Nvidia stock nears $115 as earnings optimism builds on AI momentum

As of May 6, Nvidia stock is trading at $113.82, down 0.6 percent over the past 24 hours. The stock has been trading in a tight consolidation range over the past several sessions, with the $115 mark acting as a psychological and technical resistance level.
This horizontal ceiling has been tested multiple times in the last week, suggesting strong buying pressure just beneath it. A confirmed breakout above this threshold could trigger a fresh wave of buying interest, potentially pushing the stock toward its next resistance zone near $120.
From a trend analysis perspective, Nvidia remains firmly bullish. The 50-day moving average is currently positioned near $110, while the longer-term 200-day moving average stands at approximately $102. These levels confirm that the medium- and long-term momentum remains upward. The stock continues to trade well above both of these averages, a pattern consistent with strong investor conviction.
NVDA stock price dynamics (March 2025 - May 2025). Source: TradingView.

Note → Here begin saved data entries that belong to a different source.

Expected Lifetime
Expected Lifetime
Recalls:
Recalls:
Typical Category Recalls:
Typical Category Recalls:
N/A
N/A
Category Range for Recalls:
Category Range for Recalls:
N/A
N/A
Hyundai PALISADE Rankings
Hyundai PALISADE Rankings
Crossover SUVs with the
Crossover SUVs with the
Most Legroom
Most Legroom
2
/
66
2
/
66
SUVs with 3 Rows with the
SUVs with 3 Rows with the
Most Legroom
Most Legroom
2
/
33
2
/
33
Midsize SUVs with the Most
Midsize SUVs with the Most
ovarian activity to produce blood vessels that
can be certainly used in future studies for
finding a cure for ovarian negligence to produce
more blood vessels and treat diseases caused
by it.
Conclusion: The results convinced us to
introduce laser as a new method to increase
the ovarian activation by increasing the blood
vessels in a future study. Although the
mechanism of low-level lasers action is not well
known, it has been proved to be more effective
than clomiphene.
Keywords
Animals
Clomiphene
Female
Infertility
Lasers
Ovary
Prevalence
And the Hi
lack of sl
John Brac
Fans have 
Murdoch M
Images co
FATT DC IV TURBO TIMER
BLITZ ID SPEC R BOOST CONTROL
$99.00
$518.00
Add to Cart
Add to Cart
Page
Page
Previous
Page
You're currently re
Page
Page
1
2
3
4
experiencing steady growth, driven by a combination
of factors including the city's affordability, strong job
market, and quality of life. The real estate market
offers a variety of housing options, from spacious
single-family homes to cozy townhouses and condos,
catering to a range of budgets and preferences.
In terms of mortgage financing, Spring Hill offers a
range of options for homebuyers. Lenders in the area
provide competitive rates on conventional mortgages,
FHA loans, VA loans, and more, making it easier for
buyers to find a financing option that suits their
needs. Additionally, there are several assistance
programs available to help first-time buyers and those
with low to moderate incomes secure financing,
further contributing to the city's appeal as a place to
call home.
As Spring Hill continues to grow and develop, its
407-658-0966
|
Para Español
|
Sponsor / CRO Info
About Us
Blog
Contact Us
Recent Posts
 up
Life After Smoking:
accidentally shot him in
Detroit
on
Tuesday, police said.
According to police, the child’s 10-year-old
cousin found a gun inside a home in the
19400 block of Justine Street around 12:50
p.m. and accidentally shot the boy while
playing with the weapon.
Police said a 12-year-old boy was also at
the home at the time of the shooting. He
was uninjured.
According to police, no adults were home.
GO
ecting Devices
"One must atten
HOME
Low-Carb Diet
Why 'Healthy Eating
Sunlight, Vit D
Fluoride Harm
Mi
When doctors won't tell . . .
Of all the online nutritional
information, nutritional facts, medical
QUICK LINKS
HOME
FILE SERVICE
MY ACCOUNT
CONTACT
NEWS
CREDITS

The Relative Strength Index (RSI) stands at around 65, indicating a moderately overbought condition but not yet extreme. This suggests that while the stock is showing strength, it still has room to run before entering technically overheated territory. Importantly, trading volumes have picked up, with daily turnover exceeding 133 million shares, compared to the 30-day average of around 120 million. This rising volume trend is supportive of a potential breakout, particularly if accompanied by a bullish earnings catalyst.
Bank of America reiterates buy rating with $190 price target
Investor sentiment around Nvidia remains highly positive, driven by robust demand for AI and data center infrastructure. Bank of America recently reiterated its buy rating on the stock with an ambitious price target of $190. The investment bank emphasized Nvidia’s dominant 90 percent market share in AI training and growing presence in AI inference workloads as key strategic strengths.
This bullish stance is echoed by broader market dynamics. Major technology firms such as Meta, Microsoft, Amazon, and Alphabet have been scaling up their investments in generative AI, directly increasing demand for Nvidia’s high-performance GPU chips. Analysts view this as a secular growth trend that could sustain Nvidia’s earnings momentum for several quarters.
Meanwhile, Nvidia’s growing software and AI platform ecosystem, including CUDA and its partnerships with cloud service providers, further enhance the company’s competitive moat. However, investors should also weigh emerging risks. Notably, regulatory scrutiny over U.S. chip exports to China and increasing competition from domestic AI chipmakers like AMD and Google’s TPU efforts could create longer-term challenges.
Potential rally towards $120 in the short term
With technical indicators flashing bullish and institutional support reinforcing the growth narrative, Nvidia appears well-positioned to break out above $115 in the coming days. A successful push above this resistance level could open the door to a short-term rally toward $120, with upside driven by both momentum traders and long-term investors positioning ahead of earnings.
In the event of weaker-than-expected earnings or broader market pullback, the stock may revisit support at $110 or even dip to $105. However, unless there is a significant deterioration in macro or sector-specific sentiment, these pullbacks would likely be viewed as buying opportunities.
Nvidia, a key player in the AI tech boom, has faced significant setbacks in 2025, with its stock dropping about 20% year-to-date. This decline is primarily driven by macroeconomic pressures, growing competition, and U.S. export restrictions limiting sales of high-end GPUs like the H20 to China.